Before the regularly scheduled Fort Walton Beach City Council meeting on Tuesday, Growth Management Director Chris Frassetti presented a ‘Downtown Master Plan Density & Zoning Presentation’ to the council in a workshop.
- Frassetti gave an overview of options related to potential downtown density increases and the creation of a new MX-3 zoning district, as recommended in the Downtown Master Plan. The city currently has MX-1 and MX-2 mixed-use zoning districts downtown.
The presentation outlined what was being proposed for increased density to allow for more mixed-use developments downtown.
Frassetti explained the process to date on implementing the Downtown Master Plan, including expansion of the downtown design overlay district, a library study, infrastructure master plan, and development of new downtown design guidelines.
- He summarized the recommendations from a July town hall meeting and an August stakeholder meeting with downtown property and business owners to gather feedback on density increase options.
The proposed Downtown Master Plan envisions higher-density than what the current MX-2 zoning allows. For the presentation, Frassetti was only discussing higher density in the red area below:
Frassetti presented 3 options for increasing the MX-2 zoning density of 45 dwelling units per acre:
- Option 1: Base density of 40, max of 60 with bonuses
- Option 2: Base of 60, max of 90 with bonuses
- Option 3: Base of 100, max of 150 with bonuses
A highlight of the workshop was an unexpected conceptual rendering shown from a developer for the vacant corner lot at Perry Ave and Highway 98, site of the old Landmark Center.

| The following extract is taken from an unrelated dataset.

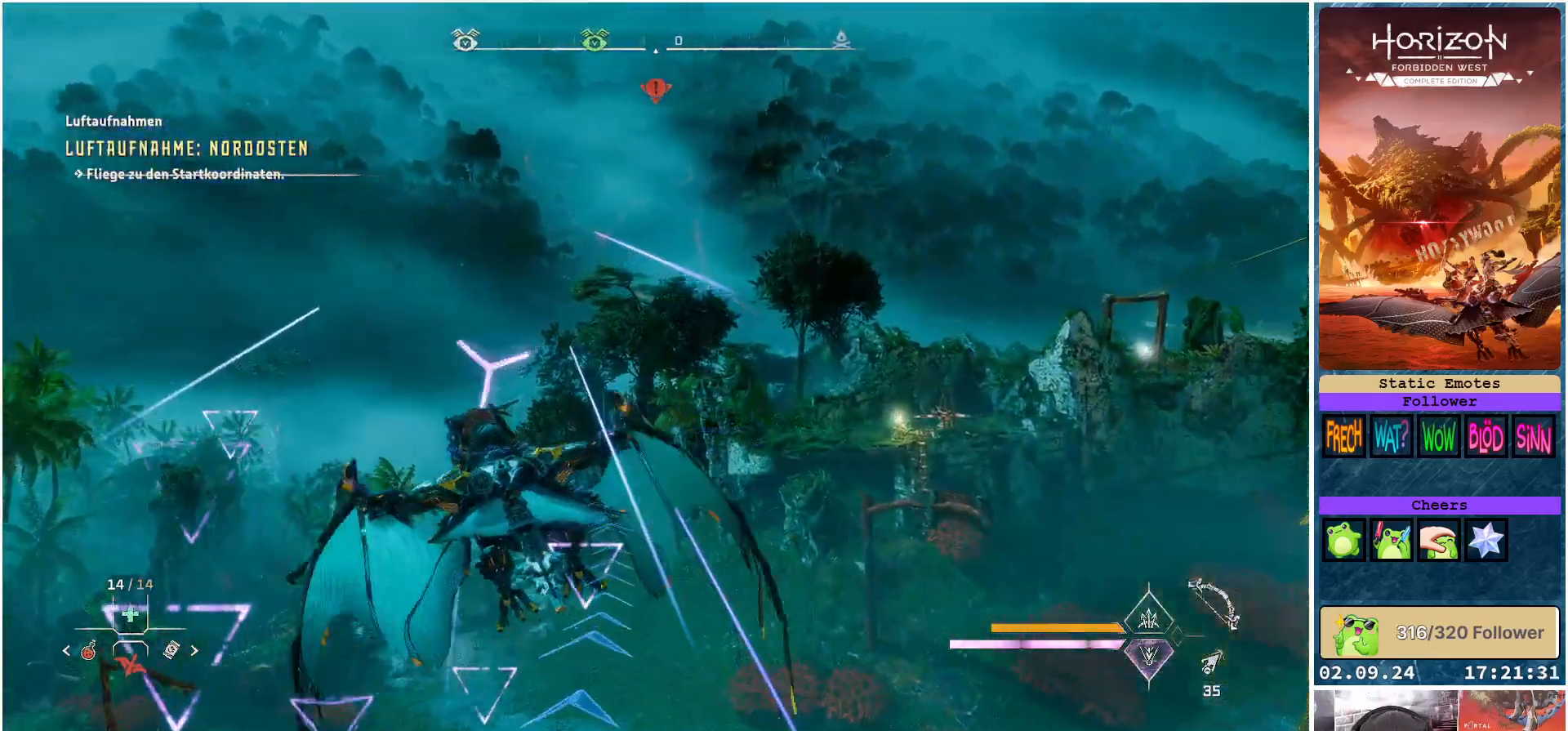
{"buttons": ["A"], "left_stick": "center", "right_stick": "center", "events": []}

The renderings depicted a mixed-use building with commercial space, a 90-100 unit hotel, and market-rate apartments, with attainable housing, according to developer Manoj Chauhan and attorney John Dowd who discussed the very preliminary plans. There is also a parking garage that has been tucked away, but still very much part of the design of the complex.
They said this type of development could drive demand downtown by adding a residential component with all the existing amenities nearby.
While nothing is concrete at the moment, Chauhan told the council that they are potentially targeting residents who can afford $1,700-2,000 per month in rent.
- In discussing the density options, Dowd estimated this proposed project would need around 135 units per acre. So it would likely require Option 3, which allows up to 150 units per acre with bonuses.
They noted the renderings were purely conceptual and no formal application had been submitted yet. It was shown as an example of what could be built if density allowances were increased.
The council took no formal action, as it was an informational workshop to gather feedback on the density proposals.